長屋ものと捕物帳の今
細谷 そして三番目の分野、「市井もの」代表として挙げたいのは、田牧大和さん『鯖猫長屋ふしぎ草紙』。市井ものの一番分かりやすいかたちが、「長屋もの」なんです。
主人公が暮らす長屋に、一癖ある住人たちが居て、常に騒動を起こすけれども、最終的には結構みんな仲いいよ、という。本シリーズではアクセントとして、サバという雄の鯖猫を主人公が飼っている。この猫がもしかしたら少し不思議な力がある?という、ファンタジーまでは行かない微妙な書き方が非常に巧い。長屋ものも沢山あるので、どこで他と差をつけるかというのが重要なのです。
昼間 おっしゃる通り、江戸時代とか、ある程度お題や舞台が限られている中で新作を作っていくと、掛け算が増えていく。『鯖猫』は、「長屋×猫」ですね。
細谷 次は文庫書下ろし時代小説の華、捕物帳について。こちらも、他と差をつけるべく、作家たちは頑張っています。同心でも、おなじみ定町廻りではなく例繰方(れいくりかた)(書類仕事。昔の判例などを調べる)を登場させるとか。
先日第三巻が出た松下隆一さんの『落としの左平次』は、捕物帳の王道でありつつ、新機軸を打ち出しています。主人公は若い定町廻り同心で、上役から、元同心の左平次という男に預けられる。「見て覚えろ」みたいに扱われて最初は反発するけれど、そのうちに男のすごさが分かってくる。この左平次、「落としの」という異名があるように、拷問などは一切使わず犯人を落としている。つまり、事件が起きて誰が犯人なのかという面白さとともに、左平次がどういう仕掛けで犯人を落としていくのだろうという二段構えの謎の構図になっている。これが非常に新しい。
書く手間がすごく大変だとは思います。だから、新刊が出るペースはちょっと遅いかな。出来れば三か月に一冊は読みたいですが。
昼間 『落としの左平次』は、設定みたいなものが全部そぎ落とされて、原点回帰みたいなところがあって、内容も装丁もシンプルなのが逆に新鮮です。そういうところが読者に訴えて、売れているのかなと個人的には思っています。
野沢 私も好きです。面白くて、一気読みしてしまいました!
『みをつくし料理帖』で潮目が変わった
細谷 定番の最後は、料理もの。時代小説の中に出てくる料理といえば昔から、池波正太郎さんのシリーズなどが人気でしたが、文庫書下ろしで髙田郁さんの『みをつくし料理帖』が出た時、潮目が変わった。何が凄かったかというと、読者が実際に作れる料理のレシピを最後につけた。既存の料理ではなくて、新しい料理。実際には女性の料理人は、基本的に江戸時代には居ないと思うのですが、この作品以降、女性料理人小説が増えました。

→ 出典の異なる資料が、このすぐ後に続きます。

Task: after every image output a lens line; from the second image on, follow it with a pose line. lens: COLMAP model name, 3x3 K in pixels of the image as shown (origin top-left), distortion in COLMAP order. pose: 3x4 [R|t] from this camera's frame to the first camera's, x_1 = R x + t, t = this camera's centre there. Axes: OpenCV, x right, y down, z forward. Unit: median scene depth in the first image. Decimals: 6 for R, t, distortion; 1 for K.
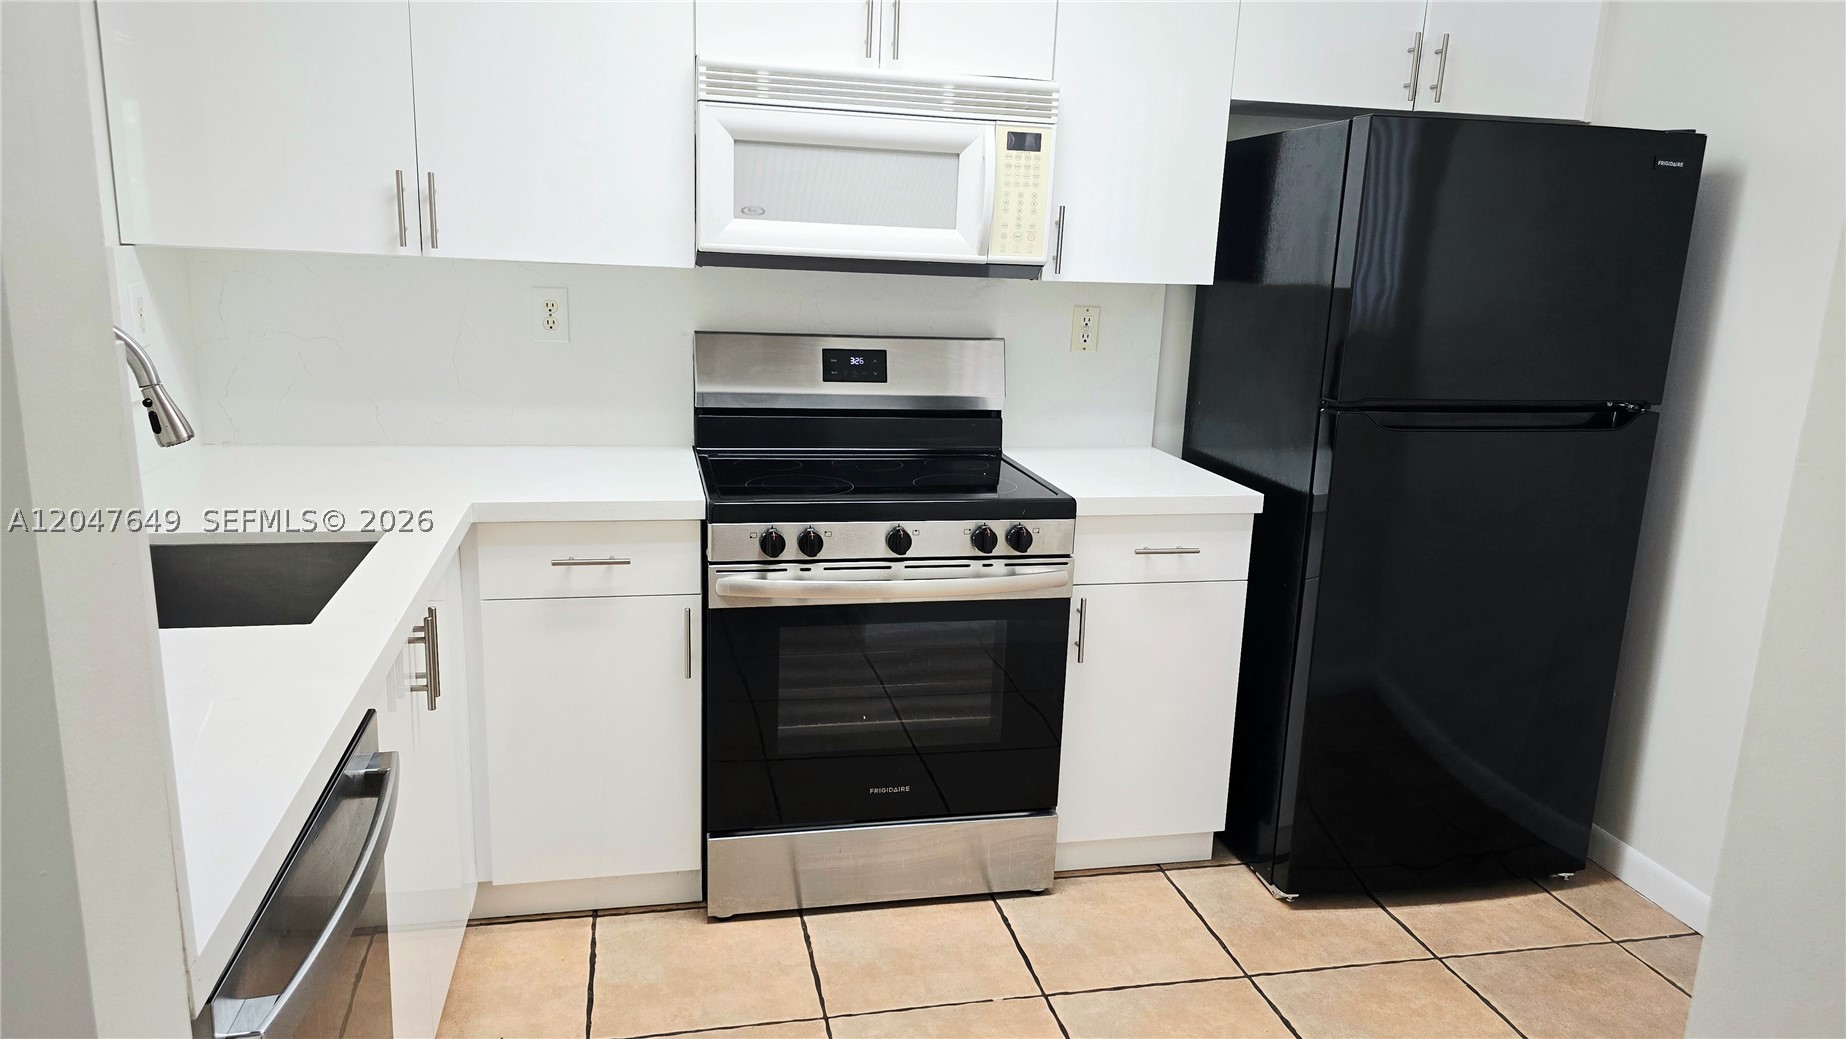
lens RADIAL K [[1220.7, 0, 929.3], [0, 1220.7, 508.0], [0, 0, 1]] dist [0.070088, -0.072945]
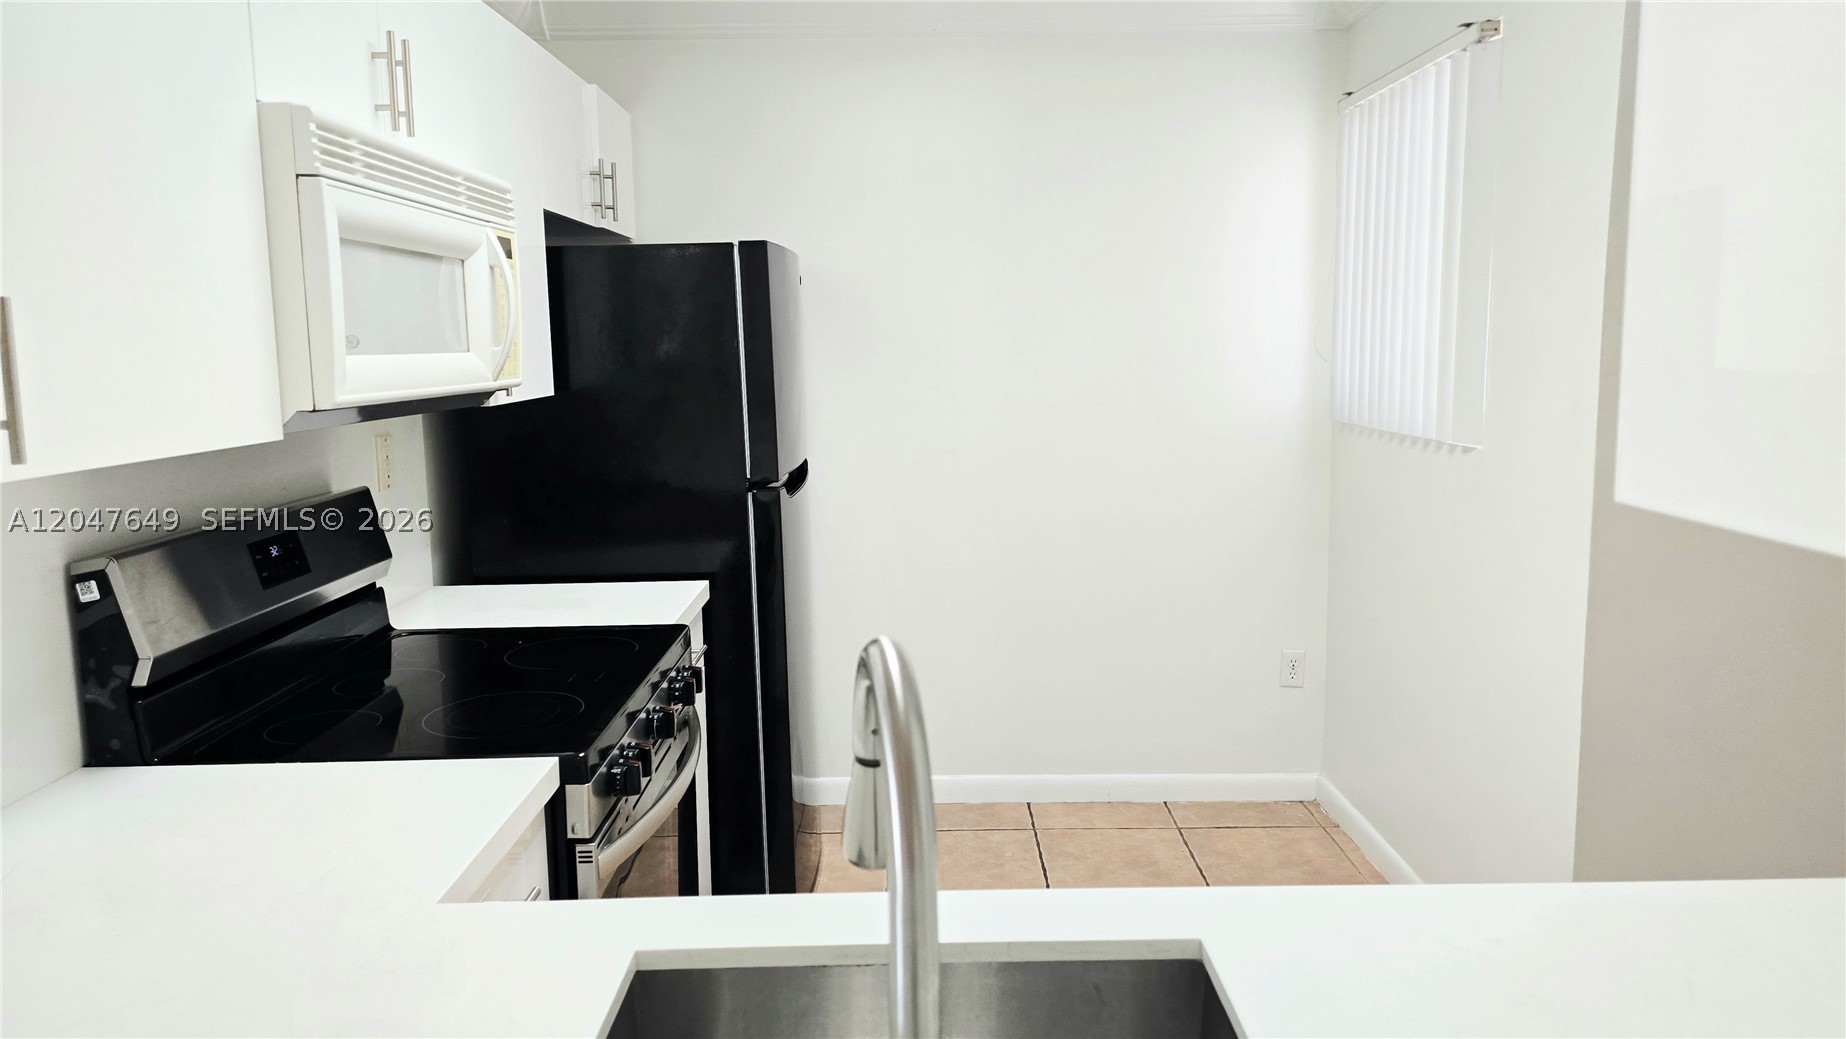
lens RADIAL K [[1236.8, 0, 930.8], [0, 1236.8, 493.8], [0, 0, 1]] dist [0.055328, -0.054556]
pose [[0.211142, -0.165580, 0.963329, -0.729712], [0.226664, 0.966977, 0.116527, -0.171357], [-0.950812, 0.193748, 0.241700, 0.557976]]
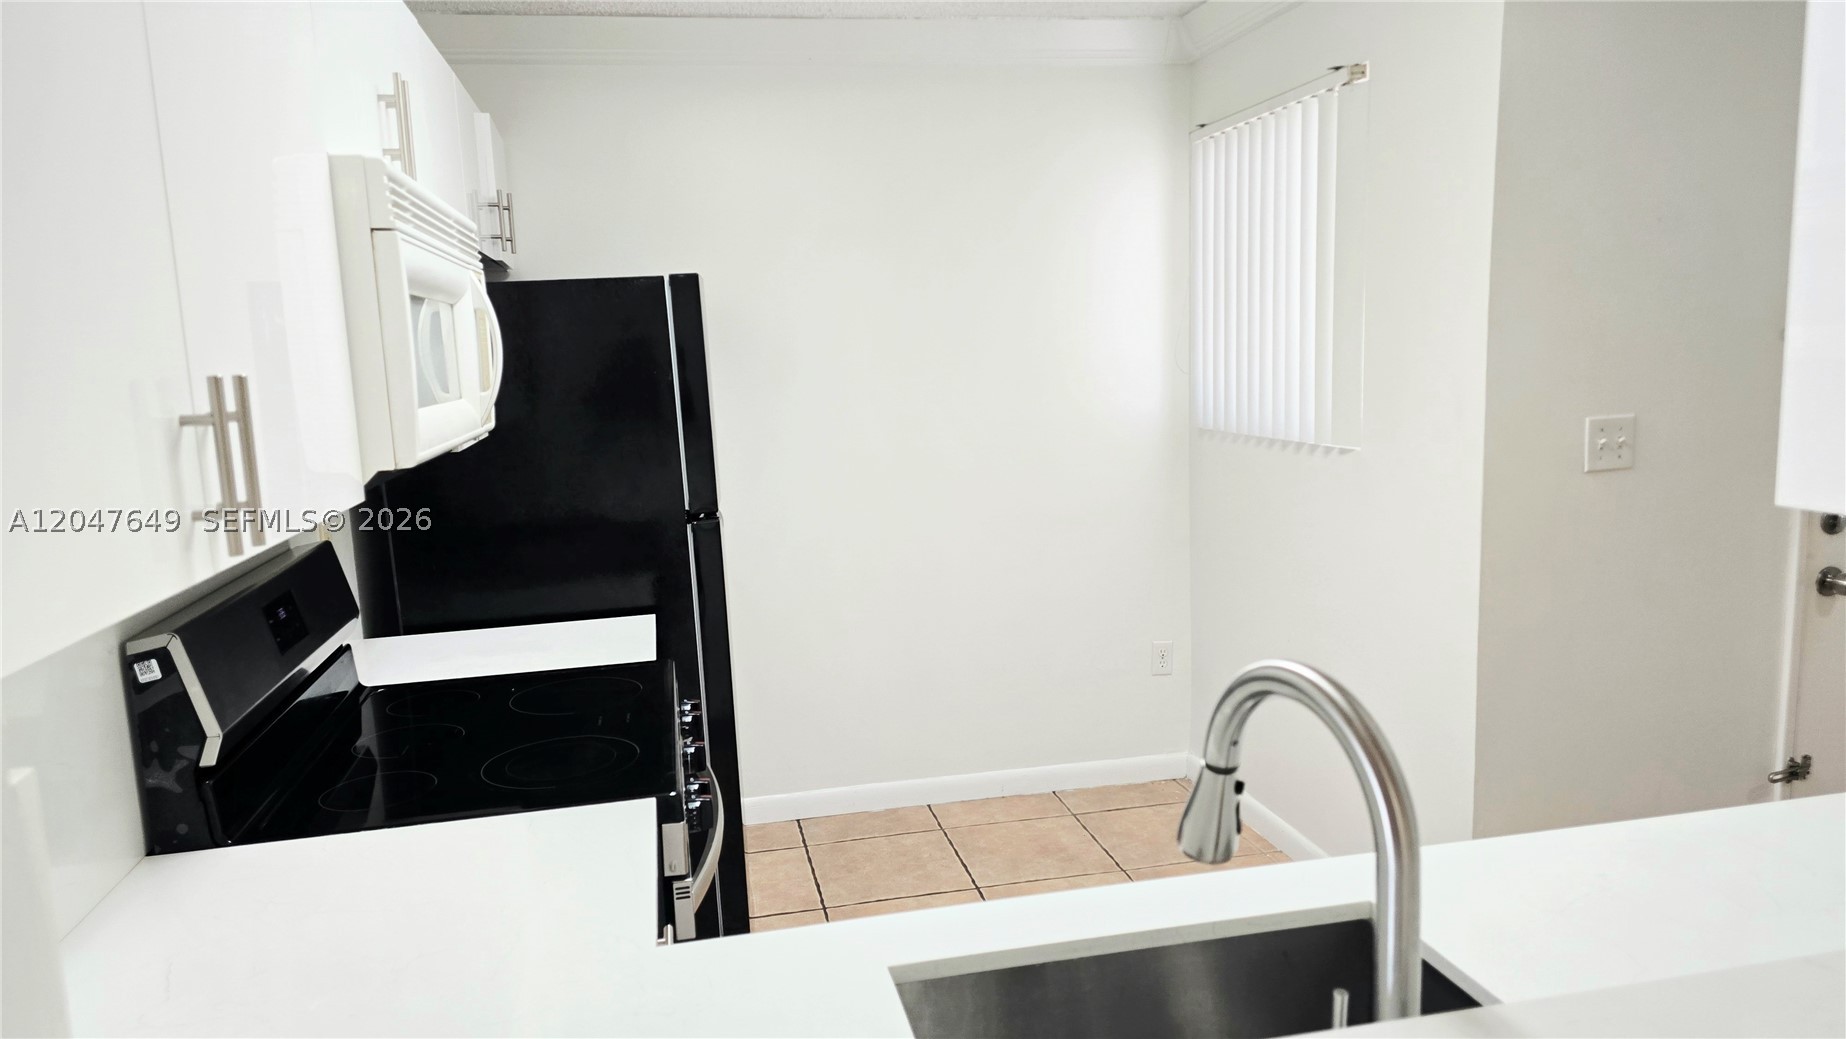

野沢 髙田郁先生にはお目にかかったことがあります。先生は、料理をいったん自分で作ってみる。作ってみて食べてみる。納得したらそれを書く、とおっしゃっていました。すごく丁寧に、力を入れてご執筆されていて、読者さんもそれを分かっている。
細谷 それまでは中高年男性がメインの読者層だったのが、三十代から六十代ぐらいまでの女性読者層が生まれました。
様々な料理を題材にした時代小説が出てきて、またその中で常に新機軸を出さなければいけないのですけれども。中島久枝さんの『おでかけ料理人』の主人公は、出張料理人。「今までなかったネタだ!」と思いました。柴田よしきさんの『お勝手のあん』シリーズも、帯に「時代小説版赤毛のアン」とあり、明らかに女性読者をメインターゲットにしている。一人の少女の成長物語を書いていて、『赤毛のアン』みたいな小説なら読んでみようかな、ということになり、今まで時代小説に馴染みのなかった女性読者でも手に取りやすい。